The contributions of Huey, Duey, and Louie to the partnership capital shall be
returned to them in the total sum of P100,000.00, leaving a balance of
P500,000.00, which shall be divided among Huey, Duey, and Louie. Since there is
no agreement as to how the profits should be divided, the profits will be divided
in proportion to their capital contributions. Thus, Huey will be entitled to 2/10 or
P100,000.00, Duey will be entitled to 3/10 or P150,000.00, and Louie will be
entitled to 5/10 or P250,000.00.
b) The partnership assets shall be exhausted to satisfy the liabilities. The assets
of P1,000,000.00 shall be used to pay the liabilities, leaving an unpaid balance of
P500,000.00. The partners shall then contribute to the loss in proportion to their
capital contribution if there is no agreement on how the loss should be divided
among the partners. Consequently, Huey will be liable out of his separate
property in the amount of P100,000.00, Duey, P150,000.00, and Louie,
P250,000.00. Since Louie is already dead, his estate is still liable for the
contributions needed to pay off the partnership obligations.

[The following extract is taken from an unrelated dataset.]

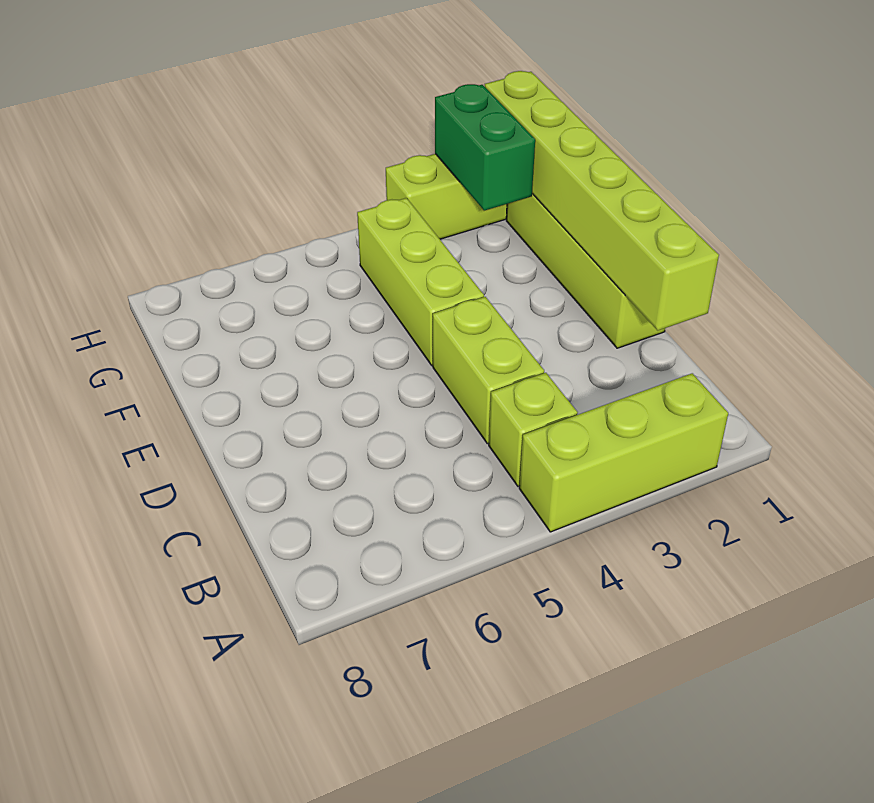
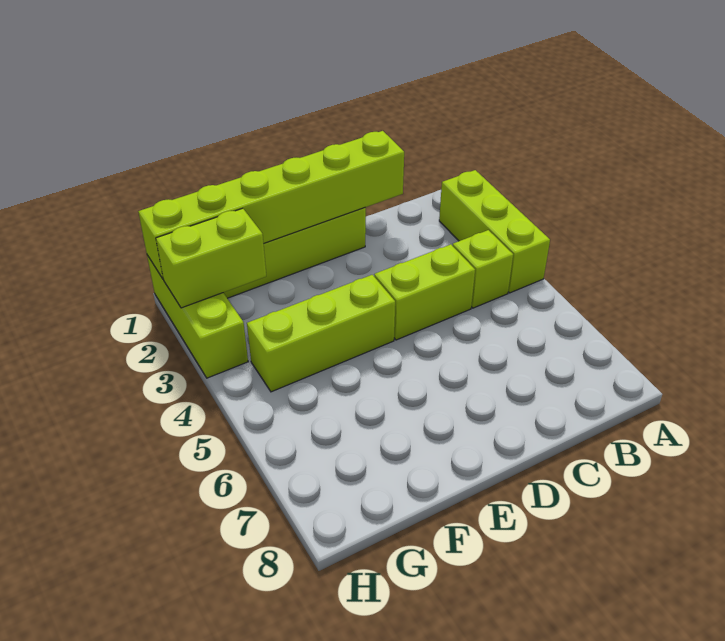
green brick G2:H2 level 2 -> lime brick G2:H2 level 2

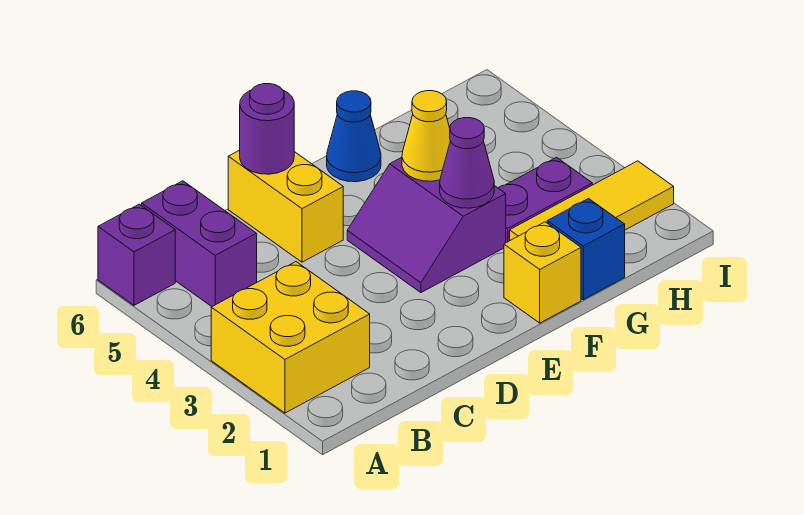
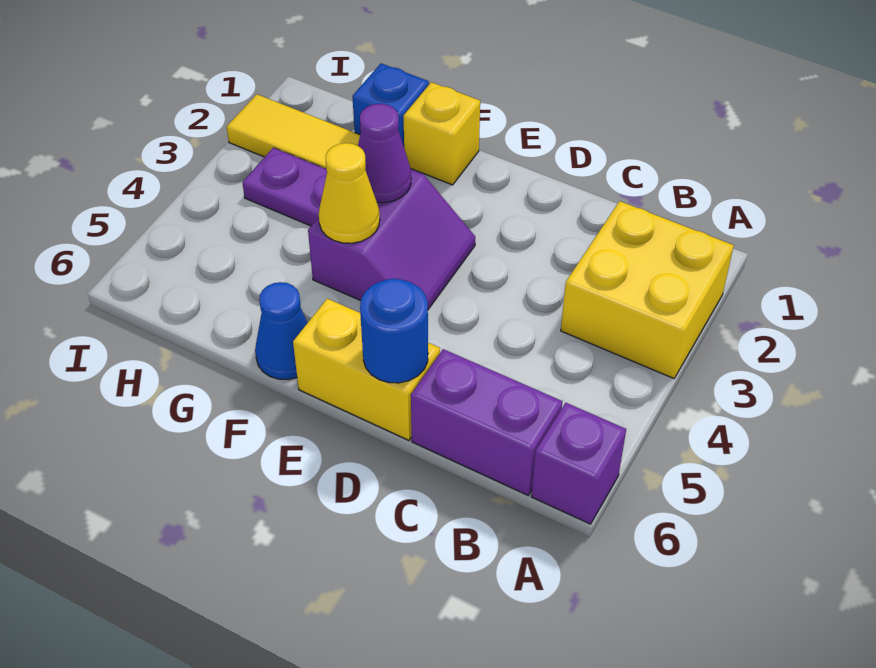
purple brick B5:B6 level 1 -> purple brick B6:C6 level 1
yellow brick D5:D6 level 1 -> yellow brick D6:E6 level 1
purple round brick D6 level 2 -> blue round brick D6 level 2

6. a) The general rule under the New Civil Code states that a person who has
contributed capital to a partnership erroneously believing that he has become a
limited partner is not personally liable as a general partner by reason of his
exercise of a limited partner. However, he must promptly renounce his interest in
the profits of the business or other compensation by way of income, have his
name removed from the firm name, and not participate in the management of
the business. The partnership must comply with the requirements of the
formation of a limited partnership and register the firm with the Securities and
Exchange Commission. If they fail to register with the SEC, the partnership will
be considered as a general partnership.
b) No, Mr. Johnson cannot be exempt from liability against Bankwise. Mr. Johnson
is estopped from denying that he is a general partner to third persons because
his name appears on the firm name. He shall become liable for the debt of P3M
from Bankwise together with the other general partners. However, he may seek
reimbursement from Maria and Pedro because to their agreement, he is a limited
partner.
c) No, Dawn may not be bound by the said provision and join as a general
partner. Under the law, the limited partner may have the right to substitute an
assignee in his place. Consequently, the assignees would ordinarily become
limited partners since this is the kind of partners they are substituting. Also,
being admitted to the partnership after its formation, heirs and assignees cannot

be compelled to assume personal and unlimited responsibility for the obligations


of the firm.
d) Dawn can be both a general and limited partner by filing an amendment to
the original certificate. This certificate should state the names of the general
partners as well as the limited partners, adding thereto the word Limited
among other requirements enumerated under Article 1844. This certificate
should be sworn to and filed with the Securities and Exchange Commission.